This is an easy integral so I am just looking for a simple confirmation.
The integral and the answer which I see in my book is this one.
$$\int \frac{1}{\sin(x) \cdot \cos(x)} \, dx = \ln \left|\tan(x)\right|$$
But they say this is true/valid only for $$x \in (0, \pi/2)$$
while I think it is true for $x \in (-\pi/2, 0) \cup (0, \pi/2)$
Am I correct or not?
On
To complete the answer of Quan: usually, the integral notation without any set or bounds specified is the notation for indefinite integral, which corresponds to any possible antiderivative (or in a more formal way, the set of antiderivatives).

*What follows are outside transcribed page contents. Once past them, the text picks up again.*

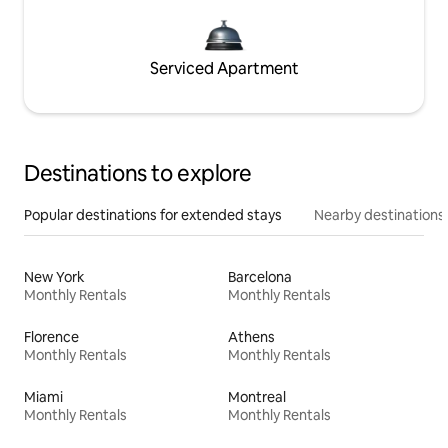
Serviced Apartment
Destinations to explore
Popular destinations for extended stays
Nearby destinations
New York
Barcelona
Monthly Rentals
Monthly Rentals
Florence
Athens
Monthly Rentals
Monthly Rentals
Miami
Montreal
Monthly Rentals
Monthly Rentals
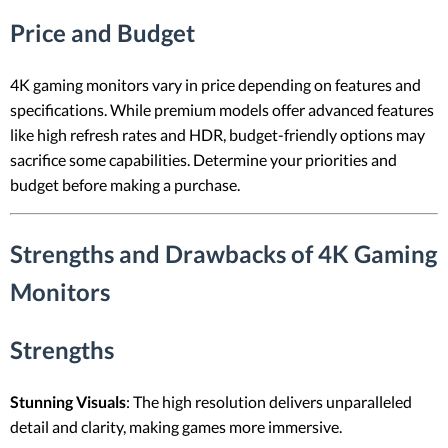
Price and Budget
4K gaming monitors vary in price depending on features and
specifications. While premium models offer advanced features
like high refresh rates and HDR, budget-friendly options may
sacrifice some capabilities. Determine your priorities and
budget before making a purchase.
Strengths and Drawbacks of 4K Gaming
Monitors
Strengths
Stunning Visuals
: The high resolution delivers unparalleled
detail and clarity, making games more immersive.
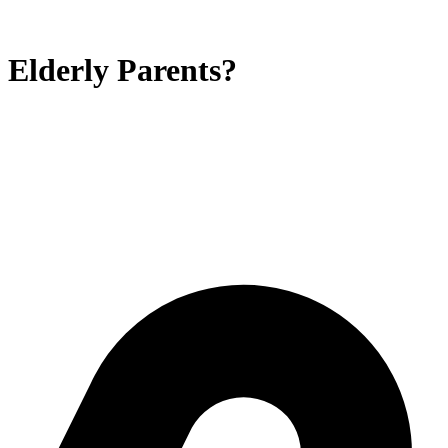
 Elderly Parents?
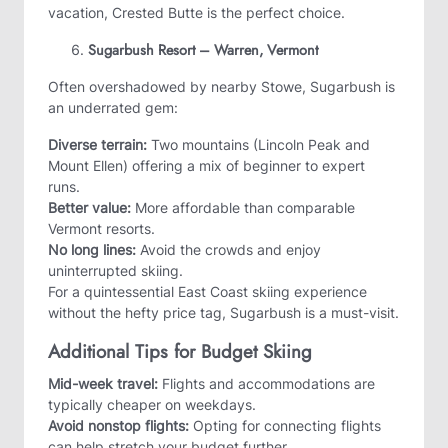
vacation, Crested Butte is the perfect choice.
Sugarbush Resort – Warren, Vermont
Often overshadowed by nearby Stowe, Sugarbush is
an underrated gem:
Diverse terrain:
Two mountains (Lincoln Peak and
Mount Ellen) offering a mix of beginner to expert
runs.
Better value:
More affordable than comparable
Vermont resorts.
No long lines:
Avoid the crowds and enjoy
uninterrupted skiing.
For a quintessential East Coast skiing experience
without the hefty price tag, Sugarbush is a must-visit.
Additional Tips for Budget Skiing
Mid-week travel:
Flights and accommodations are
typically cheaper on weekdays.
Avoid nonstop flights:
Opting for connecting flights
can help stretch your budget further.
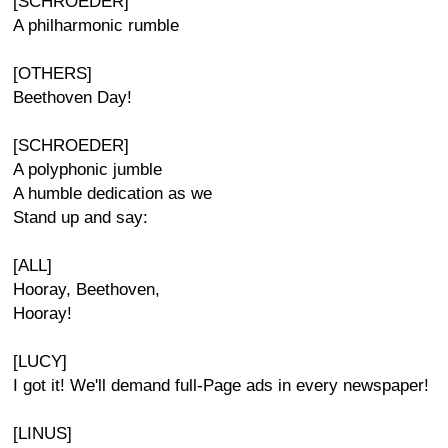
[SCHROEDER]
A philharmonic rumble
[OTHERS]
Beethoven Day!
[SCHROEDER]
A polyphonic jumble
A humble dedication as we
Stand up and say:
[ALL]
Hooray, Beethoven,
Hooray!
[LUCY]
I got it! We'll demand full-Page ads in every newspaper!
[LINUS]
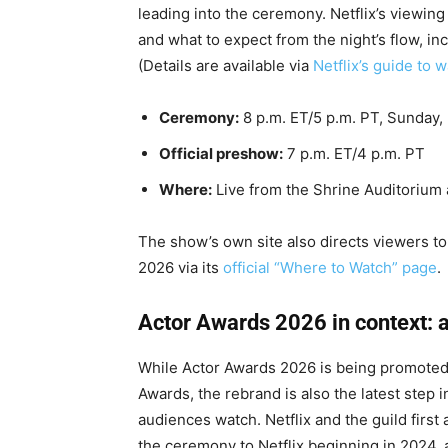
leading into the ceremony. Netflix’s viewin
and what to expect from the night’s flow, 
(Details are available via
Netflix’s guide to 
Ceremony:
8 p.m. ET/5 p.m. PT, Sunday,
Official preshow:
7 p.m. ET/4 p.m. PT
Where:
Live from the Shrine Auditorium 
The show’s own site also directs viewers to
2026 via its
official “Where to Watch” page
.
Actor Awards 2026 in context: 
While Actor Awards 2026 is being promoted
Awards, the rebrand is also the latest step 
audiences watch. Netflix and the guild firs
the ceremony to Netflix beginning in 2024, 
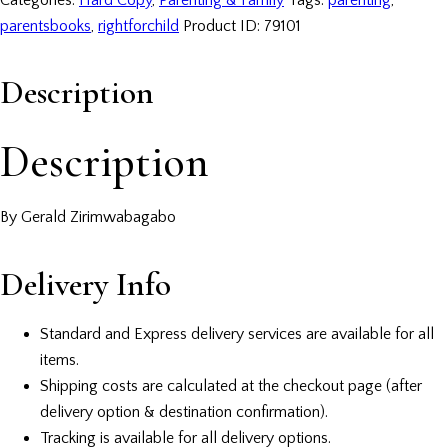
Categories:
Hard Copy
,
Parenting & Family
Tags:
parenting
,
parentsbooks
,
rightforchild
Product ID:
79101
Description
Description
By Gerald Zirimwabagabo
Delivery Info
Standard and Express delivery services are available for all
items.
Shipping costs are calculated at the checkout page (after
delivery option & destination confirmation).
Tracking is available for all delivery options.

Since the function is not integrable at $x=0$, the antiderivative is not defined in $0$, and so has to be defined on $(-\pi/2,0)\cup (0,\pi/2)$ (if we are only interested in the interval $(-\pi/2,\pi/2)$)
On this domain, the antiderivatives take the form: $$ \begin{align*} F(x) &= \ln|\tan(x)| + C_1 \text{ if } x>0 \\ &= \ln|\tan(x)| + C_2 \text{ if } x<0 \end{align*} $$
Yes, you're right. The sign of $x$ can either be positive or negative without changing the result. If $x < 0$, we let $t = - x$, $dt = - dx$, then: $$\int \frac{1}{\sin x \cdot \cos x}\,\mathrm{d}x = \int \frac{-1}{\sin (-t)\cdot \cos (-t)}\,\mathrm{d}t=\int \frac{1}{\sin t \cdot \cos t} \, \mathrm{d}t=$$
$$ = \ln \left\vert\tan t \right\vert +C =\ln \left\vert \tan x \right\vert+C$$ where $C$ is a constant.